▸ **Task to carry out**: Nothing but an exact copy is asked for: the lines in the material below from the one with "9: (230, 99)" through the one with "10: (332, 144)", pictures excluded.

--- START ---

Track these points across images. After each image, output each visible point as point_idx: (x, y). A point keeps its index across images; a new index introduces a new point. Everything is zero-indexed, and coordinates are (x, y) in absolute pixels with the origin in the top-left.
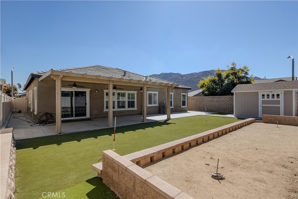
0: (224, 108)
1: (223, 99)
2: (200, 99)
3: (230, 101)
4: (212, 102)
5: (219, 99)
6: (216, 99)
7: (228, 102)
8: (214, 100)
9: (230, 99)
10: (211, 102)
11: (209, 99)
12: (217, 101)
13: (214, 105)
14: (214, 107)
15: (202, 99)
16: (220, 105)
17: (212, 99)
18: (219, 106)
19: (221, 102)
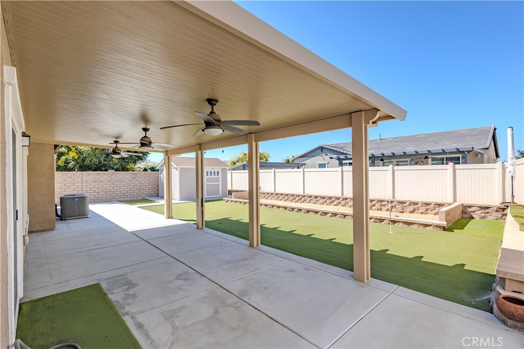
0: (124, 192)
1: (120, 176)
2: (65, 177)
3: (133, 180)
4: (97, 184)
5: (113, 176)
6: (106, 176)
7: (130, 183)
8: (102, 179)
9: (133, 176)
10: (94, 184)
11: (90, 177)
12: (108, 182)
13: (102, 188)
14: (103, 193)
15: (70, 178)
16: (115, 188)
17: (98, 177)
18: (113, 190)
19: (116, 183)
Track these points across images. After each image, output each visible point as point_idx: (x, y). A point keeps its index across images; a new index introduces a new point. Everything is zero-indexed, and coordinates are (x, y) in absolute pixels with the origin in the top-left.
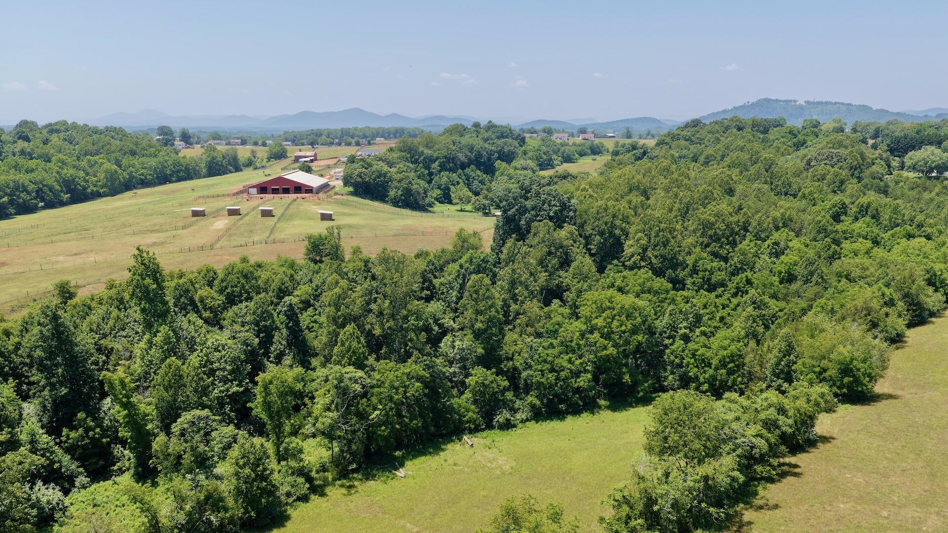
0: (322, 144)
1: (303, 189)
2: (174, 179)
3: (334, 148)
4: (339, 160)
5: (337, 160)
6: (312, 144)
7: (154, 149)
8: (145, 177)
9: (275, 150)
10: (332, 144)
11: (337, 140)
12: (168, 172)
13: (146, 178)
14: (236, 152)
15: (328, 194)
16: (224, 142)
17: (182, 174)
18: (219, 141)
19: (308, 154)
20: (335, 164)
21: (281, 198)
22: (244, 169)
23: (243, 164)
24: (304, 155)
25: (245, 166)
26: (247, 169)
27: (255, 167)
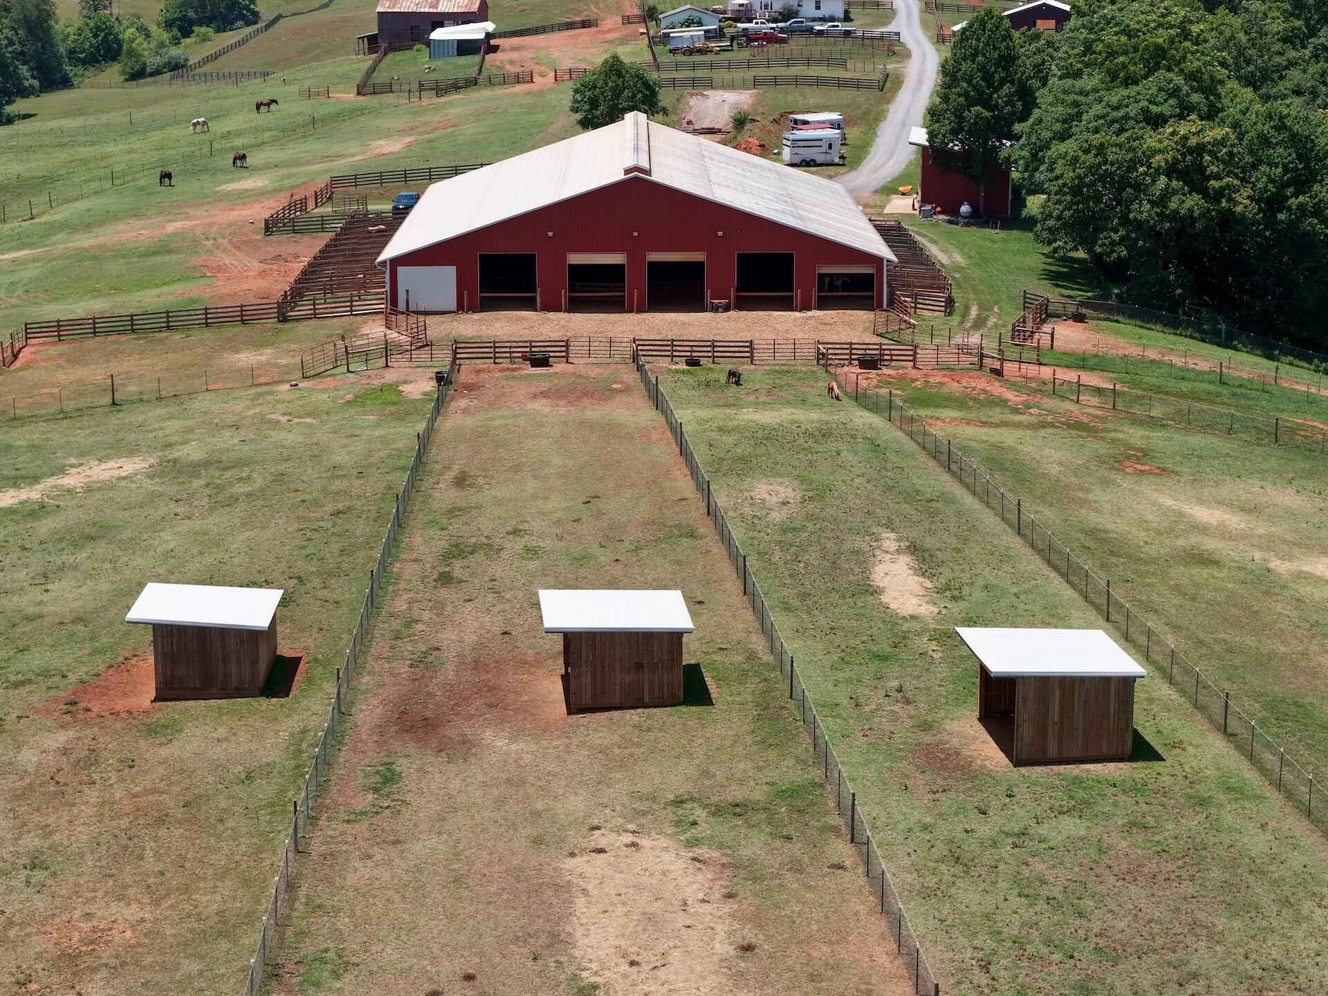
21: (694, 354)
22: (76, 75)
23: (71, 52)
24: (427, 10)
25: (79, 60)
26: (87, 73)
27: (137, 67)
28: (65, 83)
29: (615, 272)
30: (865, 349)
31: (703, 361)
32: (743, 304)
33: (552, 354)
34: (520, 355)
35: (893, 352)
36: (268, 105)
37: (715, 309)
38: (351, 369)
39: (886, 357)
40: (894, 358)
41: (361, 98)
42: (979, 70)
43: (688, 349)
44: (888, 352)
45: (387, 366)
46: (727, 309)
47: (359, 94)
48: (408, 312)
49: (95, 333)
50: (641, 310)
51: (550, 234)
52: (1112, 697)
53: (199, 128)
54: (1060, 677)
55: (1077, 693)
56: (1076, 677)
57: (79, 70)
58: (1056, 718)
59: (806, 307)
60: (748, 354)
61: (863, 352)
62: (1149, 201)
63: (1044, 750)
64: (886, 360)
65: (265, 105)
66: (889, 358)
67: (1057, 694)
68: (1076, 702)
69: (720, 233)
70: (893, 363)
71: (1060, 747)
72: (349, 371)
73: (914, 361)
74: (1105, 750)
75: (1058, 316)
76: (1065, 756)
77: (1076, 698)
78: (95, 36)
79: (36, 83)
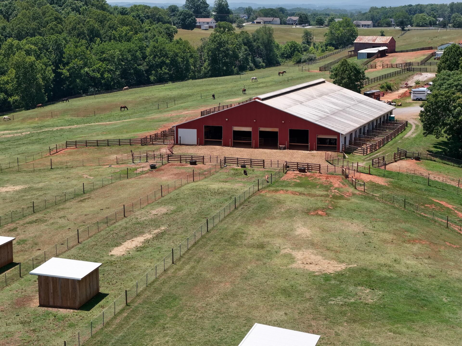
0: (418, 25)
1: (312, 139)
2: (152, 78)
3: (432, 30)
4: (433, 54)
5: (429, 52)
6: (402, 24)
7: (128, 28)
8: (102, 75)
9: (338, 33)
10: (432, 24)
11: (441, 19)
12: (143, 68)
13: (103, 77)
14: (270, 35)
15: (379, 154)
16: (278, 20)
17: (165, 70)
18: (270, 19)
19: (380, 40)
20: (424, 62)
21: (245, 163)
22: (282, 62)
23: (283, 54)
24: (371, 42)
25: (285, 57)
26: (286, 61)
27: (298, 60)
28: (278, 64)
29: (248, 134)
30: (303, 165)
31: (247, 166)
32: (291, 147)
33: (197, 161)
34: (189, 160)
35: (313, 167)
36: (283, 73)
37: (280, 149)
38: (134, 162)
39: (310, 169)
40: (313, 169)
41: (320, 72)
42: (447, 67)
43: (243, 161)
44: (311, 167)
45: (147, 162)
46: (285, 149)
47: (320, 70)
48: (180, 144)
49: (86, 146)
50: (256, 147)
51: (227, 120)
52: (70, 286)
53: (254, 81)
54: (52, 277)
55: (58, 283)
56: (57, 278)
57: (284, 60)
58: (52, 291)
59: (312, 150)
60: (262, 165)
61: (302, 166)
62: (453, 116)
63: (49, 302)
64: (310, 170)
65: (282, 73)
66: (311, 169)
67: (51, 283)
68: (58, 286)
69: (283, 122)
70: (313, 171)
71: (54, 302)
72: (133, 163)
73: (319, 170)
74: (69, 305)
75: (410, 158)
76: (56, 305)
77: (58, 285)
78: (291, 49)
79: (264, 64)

--- END ---
--- START ---

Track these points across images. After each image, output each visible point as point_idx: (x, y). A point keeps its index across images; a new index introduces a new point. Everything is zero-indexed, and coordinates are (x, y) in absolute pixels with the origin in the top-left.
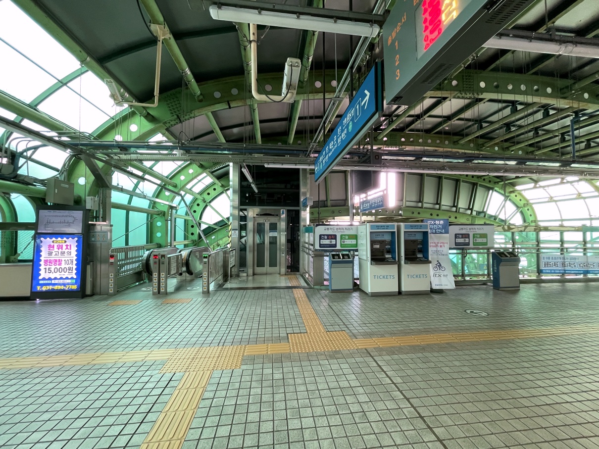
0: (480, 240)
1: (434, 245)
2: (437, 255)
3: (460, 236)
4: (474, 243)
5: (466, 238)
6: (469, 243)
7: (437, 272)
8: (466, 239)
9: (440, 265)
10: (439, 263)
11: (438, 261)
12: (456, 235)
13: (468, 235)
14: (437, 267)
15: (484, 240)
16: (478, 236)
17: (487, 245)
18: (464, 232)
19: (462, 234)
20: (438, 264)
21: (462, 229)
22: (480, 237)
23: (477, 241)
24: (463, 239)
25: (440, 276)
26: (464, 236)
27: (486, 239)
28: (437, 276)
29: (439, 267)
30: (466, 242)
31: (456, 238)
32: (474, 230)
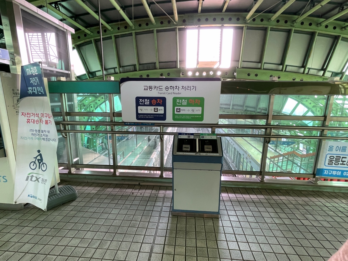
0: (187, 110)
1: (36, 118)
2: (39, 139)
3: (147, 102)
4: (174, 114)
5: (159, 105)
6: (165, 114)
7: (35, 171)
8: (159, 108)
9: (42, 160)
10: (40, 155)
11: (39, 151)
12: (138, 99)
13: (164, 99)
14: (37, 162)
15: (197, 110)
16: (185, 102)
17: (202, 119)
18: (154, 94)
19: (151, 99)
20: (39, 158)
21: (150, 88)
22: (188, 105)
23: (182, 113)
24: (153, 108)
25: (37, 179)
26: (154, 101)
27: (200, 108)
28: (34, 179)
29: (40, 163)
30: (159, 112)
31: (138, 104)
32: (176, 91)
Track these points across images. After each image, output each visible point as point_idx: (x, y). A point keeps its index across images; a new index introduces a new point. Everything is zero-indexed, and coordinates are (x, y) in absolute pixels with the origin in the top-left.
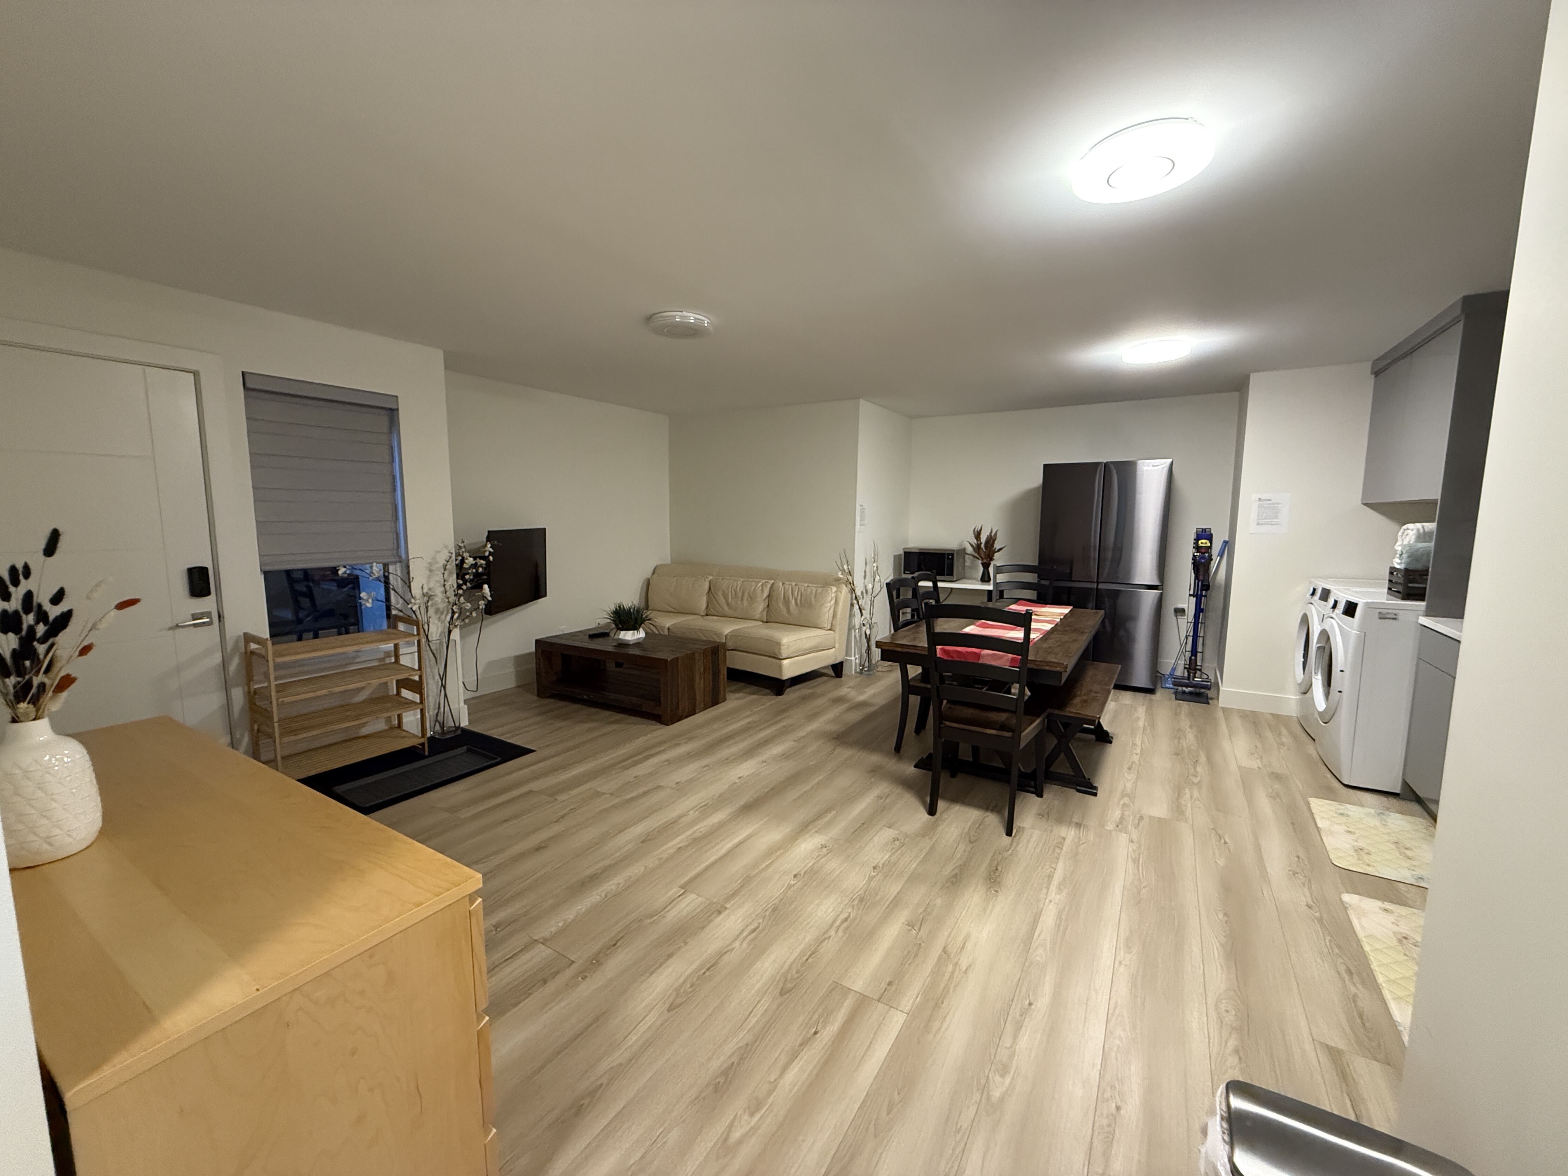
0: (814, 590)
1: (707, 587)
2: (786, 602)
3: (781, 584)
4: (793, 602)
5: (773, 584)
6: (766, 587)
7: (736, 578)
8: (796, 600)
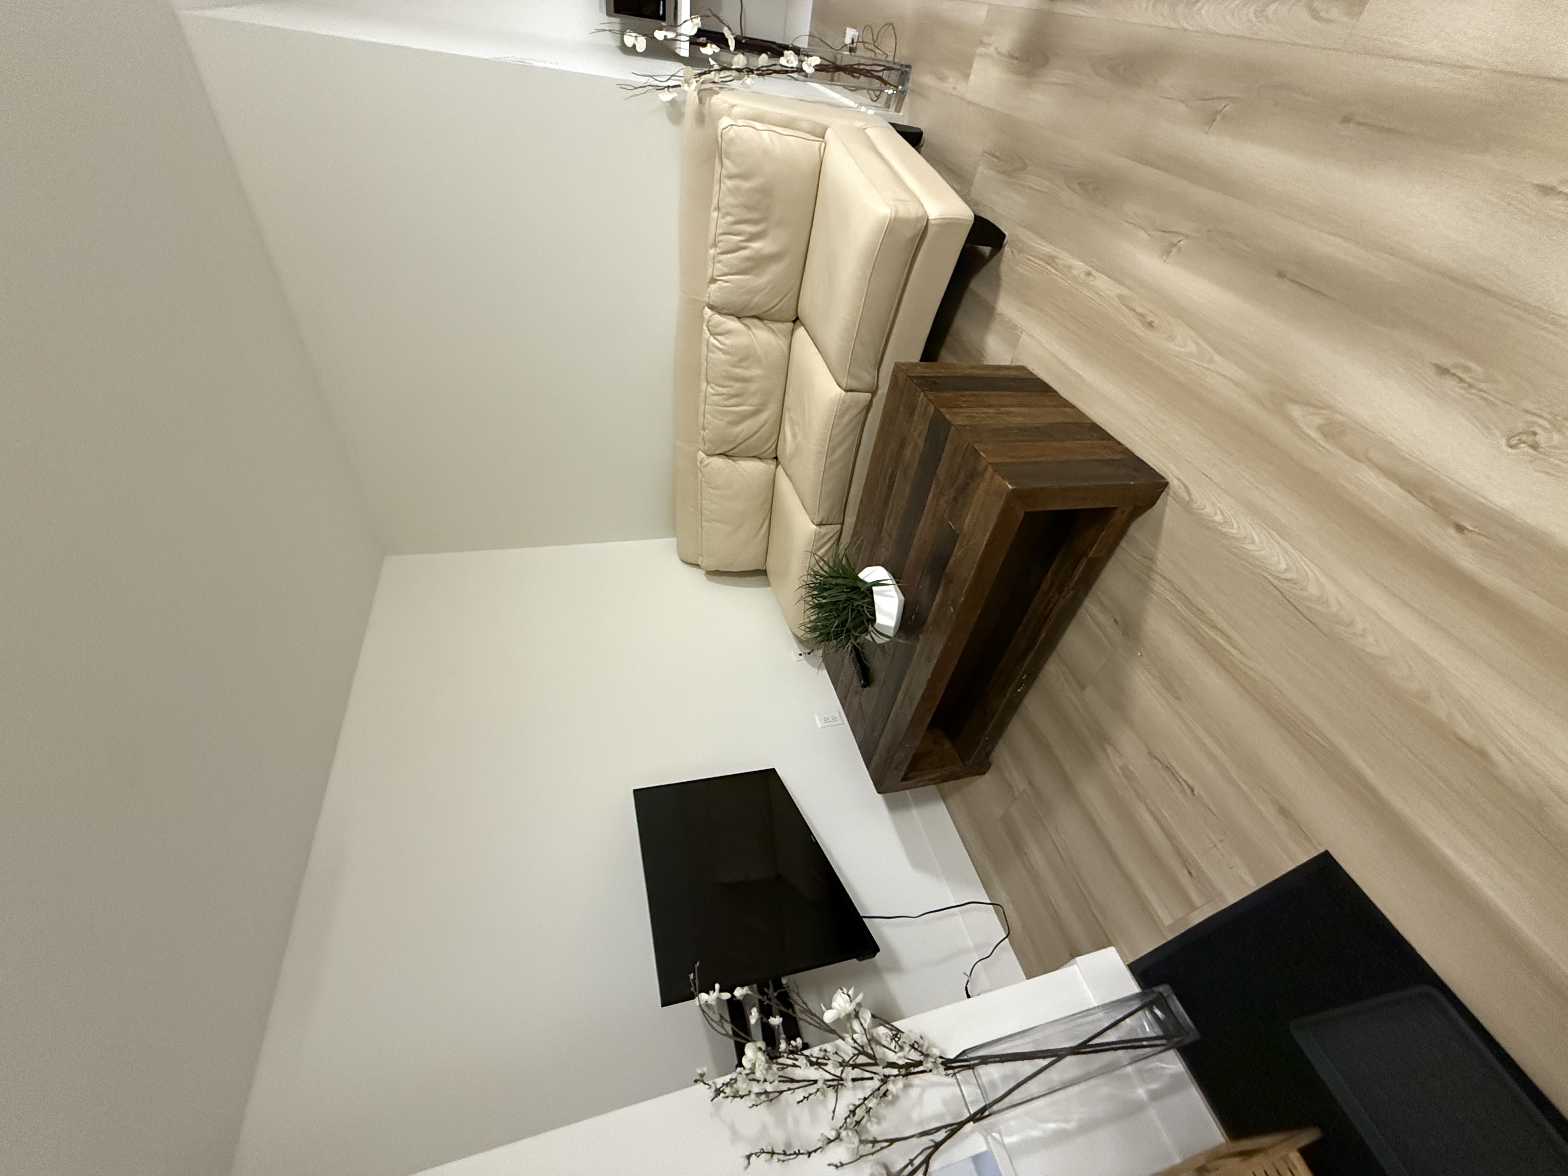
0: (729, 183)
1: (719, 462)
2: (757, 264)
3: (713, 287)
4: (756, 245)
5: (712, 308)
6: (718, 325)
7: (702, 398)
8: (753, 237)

--- END ---

▸ **Problem solution**:
9: (230, 99)
10: (211, 102)
11: (209, 99)
12: (217, 101)
13: (214, 105)
14: (214, 107)
15: (202, 99)
16: (220, 105)
17: (212, 99)
18: (219, 106)
19: (221, 102)
0: (124, 192)
1: (120, 176)
2: (65, 177)
3: (133, 180)
4: (97, 184)
5: (113, 176)
6: (106, 176)
7: (130, 183)
8: (102, 179)
9: (133, 176)
10: (94, 184)
11: (90, 177)
12: (108, 182)
13: (102, 188)
14: (103, 193)
15: (70, 178)
16: (115, 188)
17: (98, 177)
18: (113, 190)
19: (116, 183)
Track these points across images. After each image, output each visible point as point_idx: (x, y). A point keeps its index across images; a new index introduces a new point. Everything is zero-indexed, and coordinates are (x, y) in absolute pixels with the origin in the top-left.
0: (322, 144)
1: (303, 189)
2: (174, 179)
3: (334, 148)
4: (339, 160)
5: (337, 160)
6: (312, 144)
7: (154, 149)
8: (145, 177)
9: (275, 150)
10: (332, 144)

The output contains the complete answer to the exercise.